Segment Start: Given information
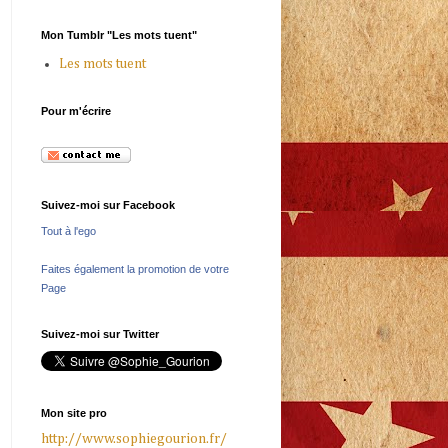
Mon Tumblr "Les mots tuent"
Les mots tuent
Pour m'écrire
Suivez-moi sur Facebook
Tout à l'ego
Faites également la promotion de votre
Page
Suivez-moi sur Twitter
Mon site pro
http://www.sophiegourion.fr/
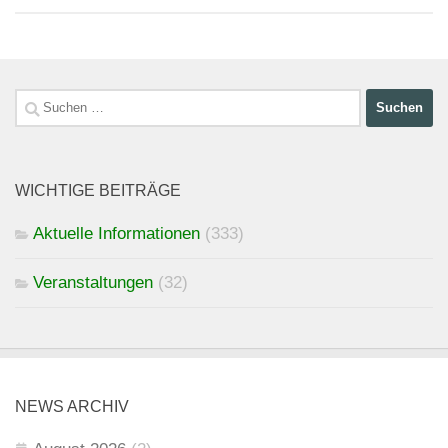
Suchen
nach:
WICHTIGE BEITRÄGE
Aktuelle Informationen
(333)
Veranstaltungen
(32)
NEWS ARCHIV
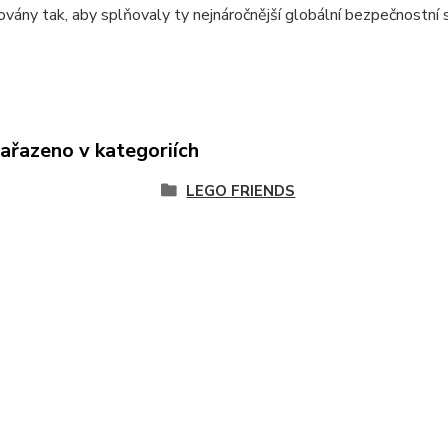
ovány tak, aby splňovaly ty nejnáročnější globální bezpečnostní 
zařazeno v kategoriích
LEGO FRIENDS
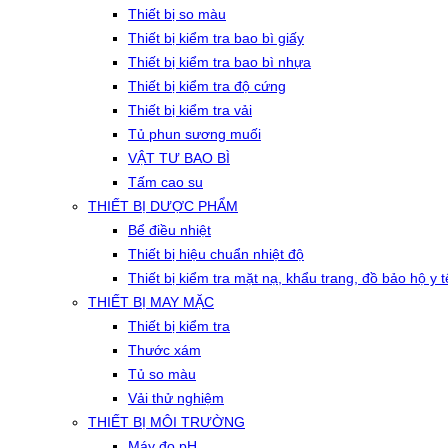
Thiết bị so màu
Thiết bị kiểm tra bao bì giấy
Thiết bị kiểm tra bao bì nhựa
Thiết bị kiểm tra độ cứng
Thiết bị kiểm tra vải
Tủ phun sương muối
VẬT TƯ BAO BÌ
Tấm cao su
THIẾT BỊ DƯỢC PHẨM
Bể điều nhiệt
Thiết bị hiệu chuẩn nhiệt độ
Thiết bị kiểm tra mặt nạ, khẩu trang, đồ bảo hộ y t
THIẾT BỊ MAY MẶC
Thiết bị kiểm tra
Thước xám
Tủ so màu
Vải thử nghiệm
THIẾT BỊ MÔI TRƯỜNG
Máy đo pH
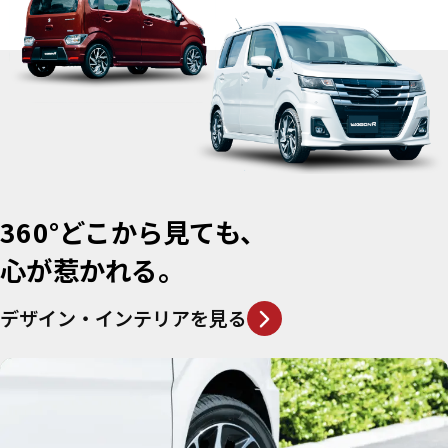
360°
どこから見ても、
心が惹かれる。
デザイン・インテリアを見る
Segment End: Given information
> **Aim of the exercise**: Check each line of the entries above for the string "nhiệt", and return those that contain it.

> **Answer area**:
Bể điều nhiệt
Thiết bị hiệu chuẩn nhiệt độ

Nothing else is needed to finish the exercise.